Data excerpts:
|---|
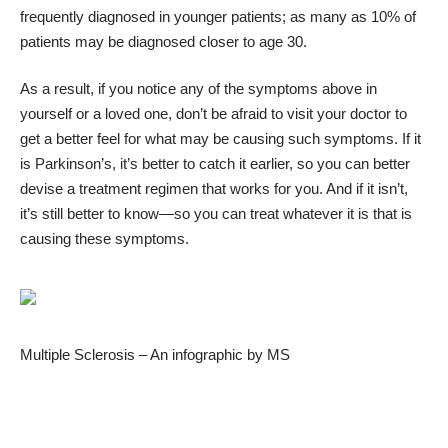
frequently diagnosed in younger patients; as many as 10% of
patients may be diagnosed closer to age 30.
As a result, if you notice any of the symptoms above in
yourself or a loved one, don’t be afraid to visit your doctor to
get a better feel for what may be causing such symptoms. If it
is Parkinson’s, it’s better to catch it earlier, so you can better
devise a treatment regimen that works for you. And if it isn’t,
it’s still better to know—so you can treat whatever it is that is
causing these symptoms.
Multiple Sclerosis – An infographic by
MS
|---|
## WORK REQUEST:
Copy the records exactly. Skip the images.

## TASK SOLUTION:
frequently diagnosed in younger patients; as many as 10% of
patients may be diagnosed closer to age 30.
As a result, if you notice any of the symptoms above in
yourself or a loved one, don’t be afraid to visit your doctor to
get a better feel for what may be causing such symptoms. If it
is Parkinson’s, it’s better to catch it earlier, so you can better
devise a treatment regimen that works for you. And if it isn’t,
it’s still better to know—so you can treat whatever it is that is
causing these symptoms.
Multiple Sclerosis – An infographic by
MS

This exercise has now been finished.